» Directions for this task
Write out the material's lines word for word, beginning at the line that contains "phylum: Chordata" and stopping after the line that contains "common name: Costa's hummingbird".

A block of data
--

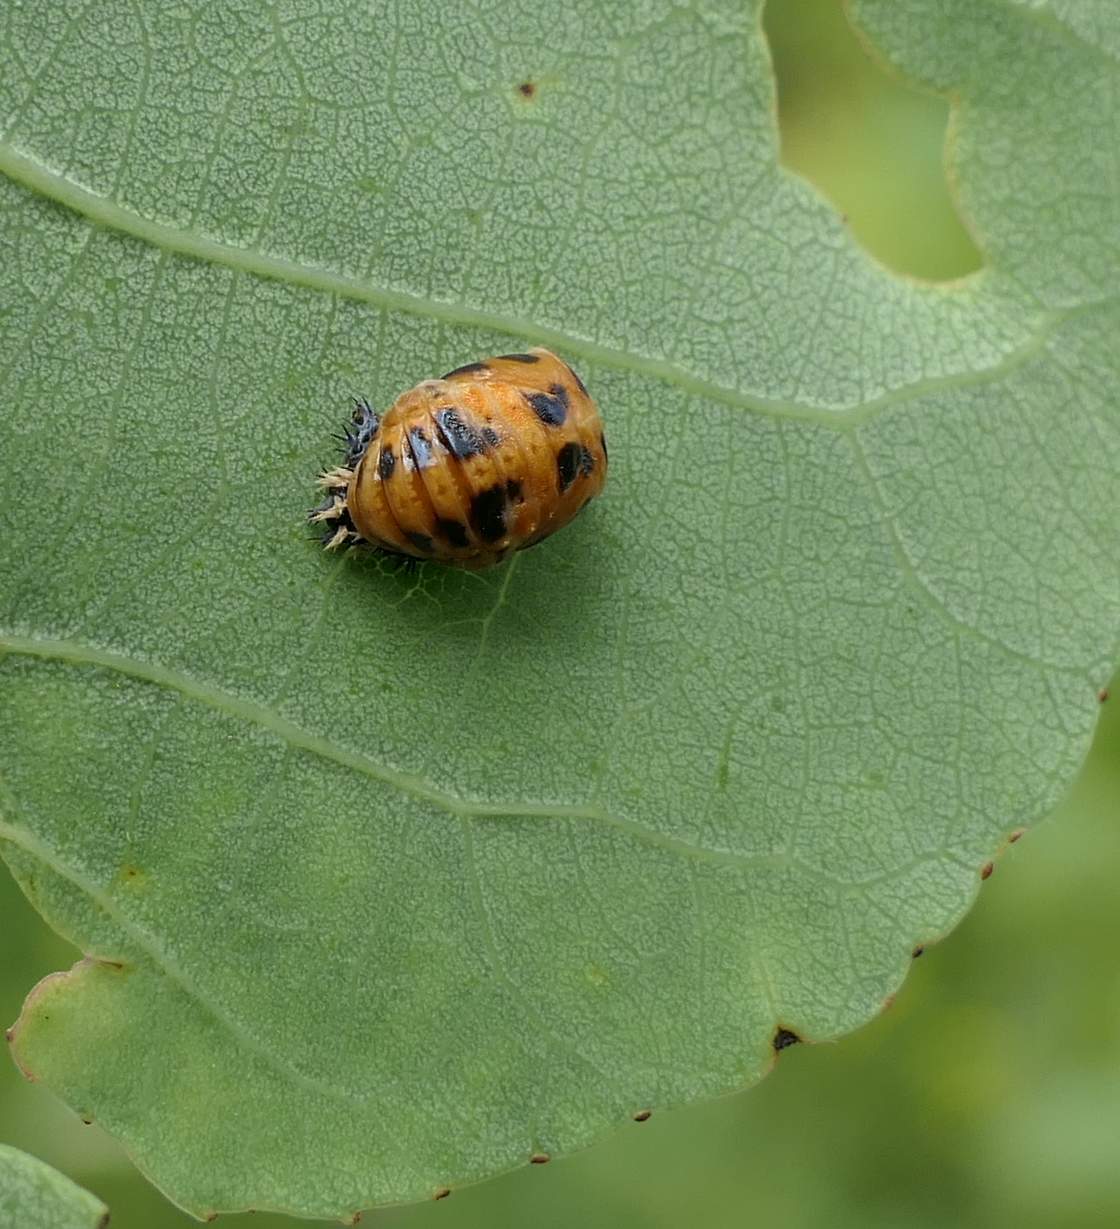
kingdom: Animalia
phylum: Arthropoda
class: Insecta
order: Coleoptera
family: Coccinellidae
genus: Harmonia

--

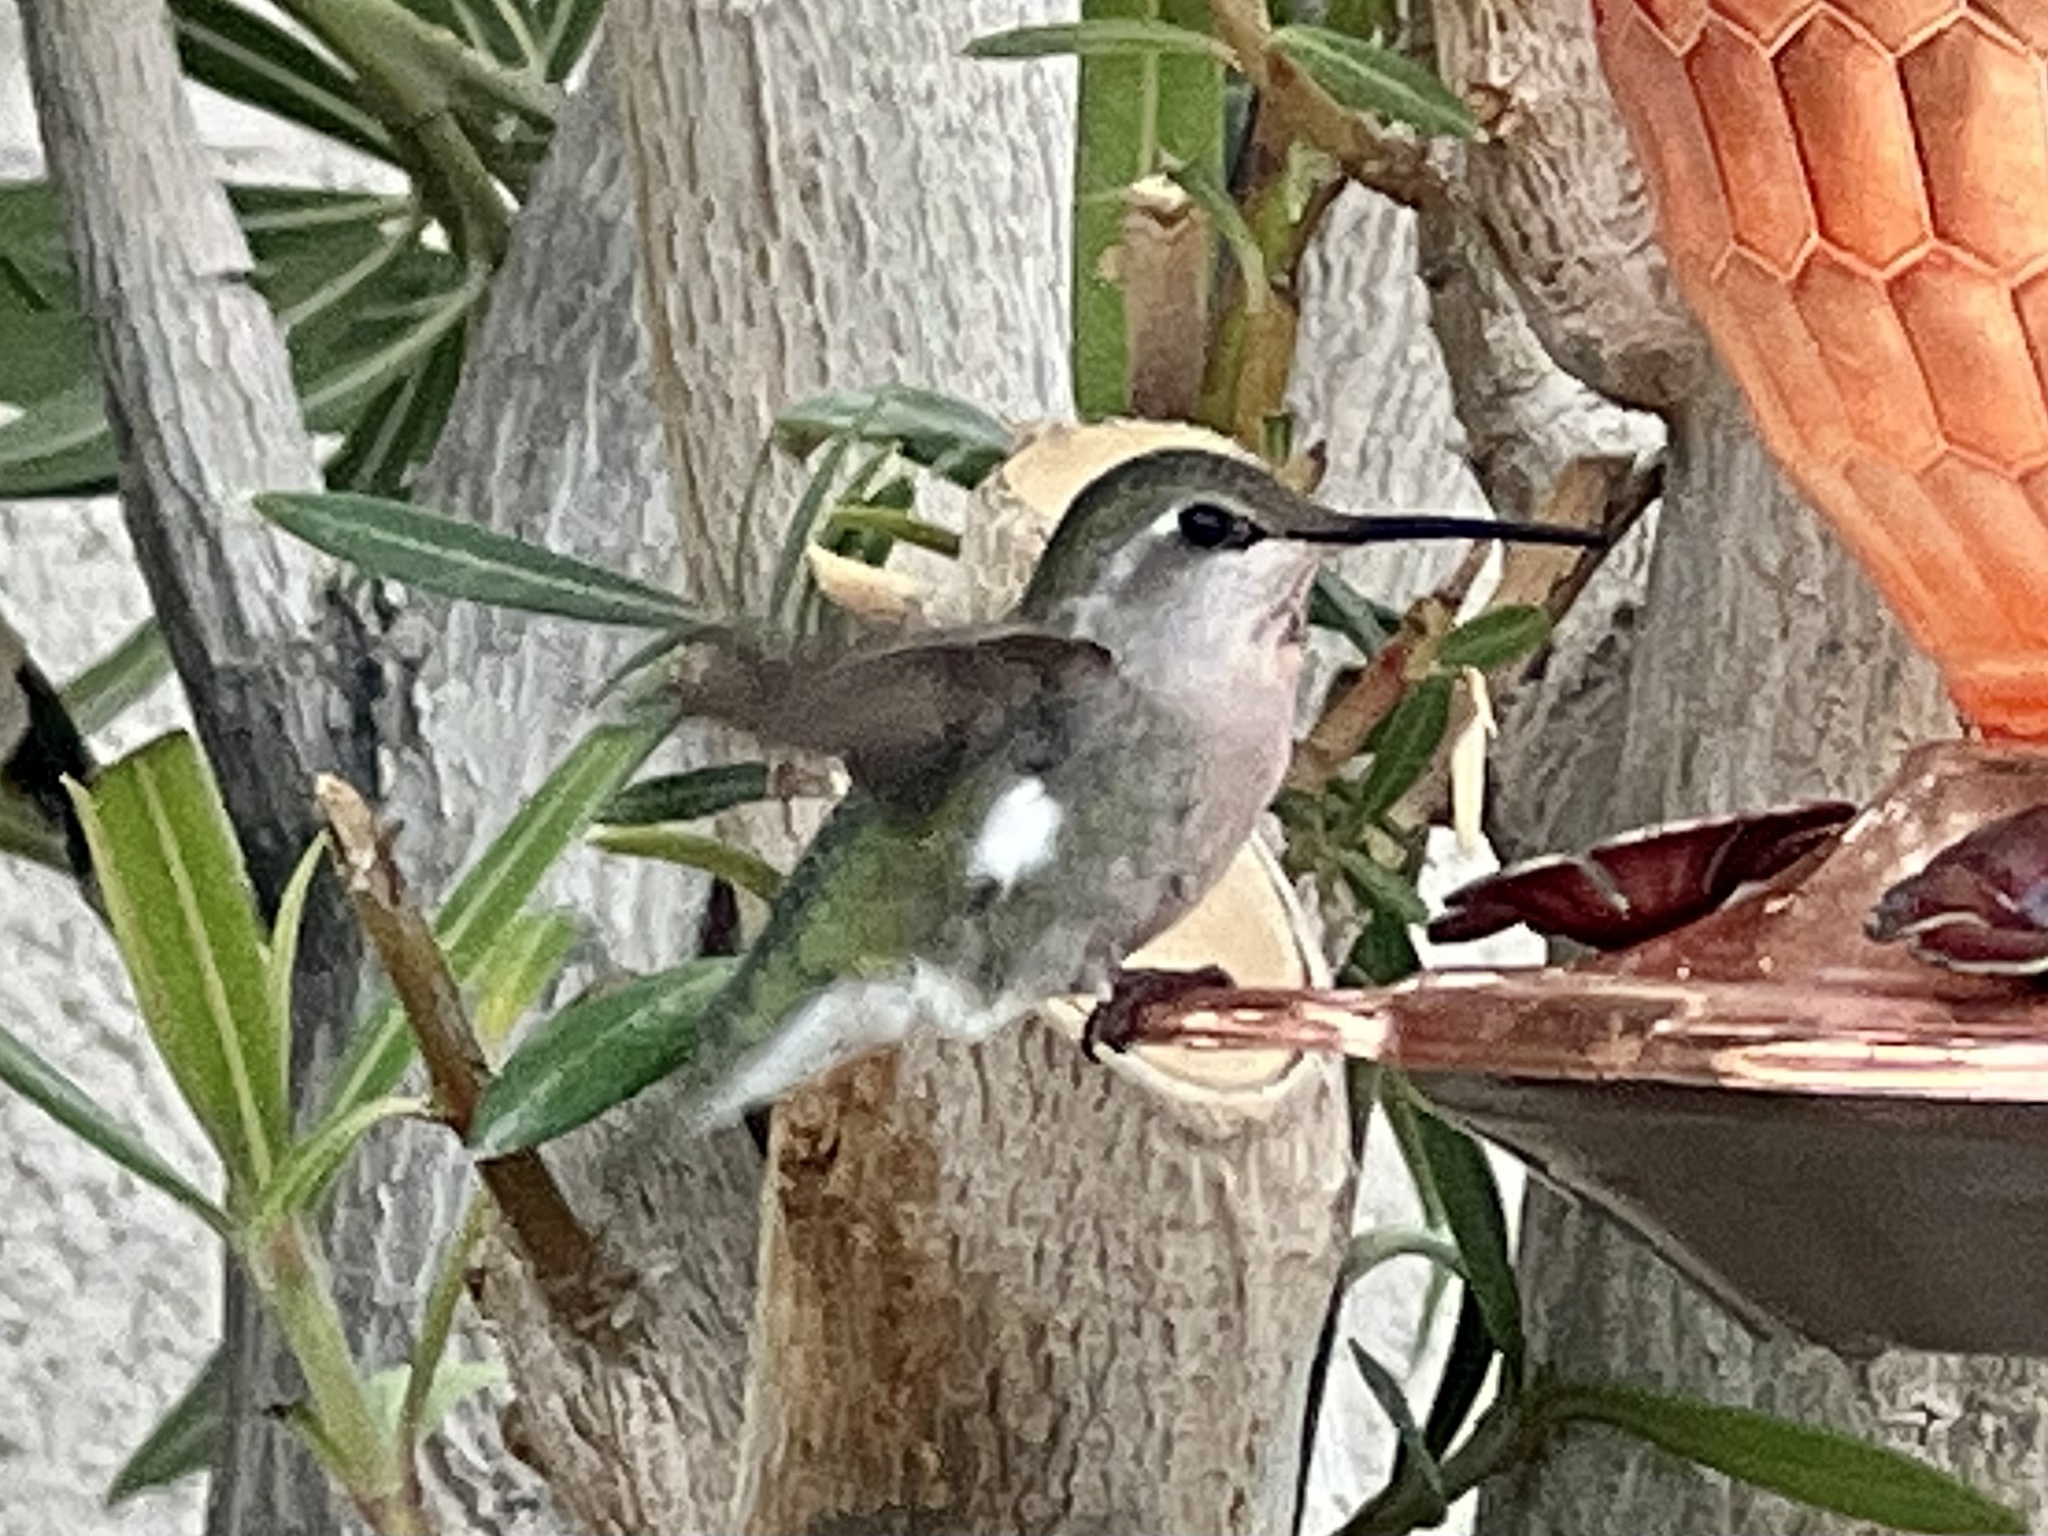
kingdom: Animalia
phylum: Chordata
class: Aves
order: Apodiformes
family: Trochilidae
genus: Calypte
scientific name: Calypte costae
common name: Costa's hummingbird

--

» Solved problem
phylum: Chordata
class: Aves
order: Apodiformes
family: Trochilidae
genus: Calypte
scientific name: Calypte costae
common name: Costa's hummingbird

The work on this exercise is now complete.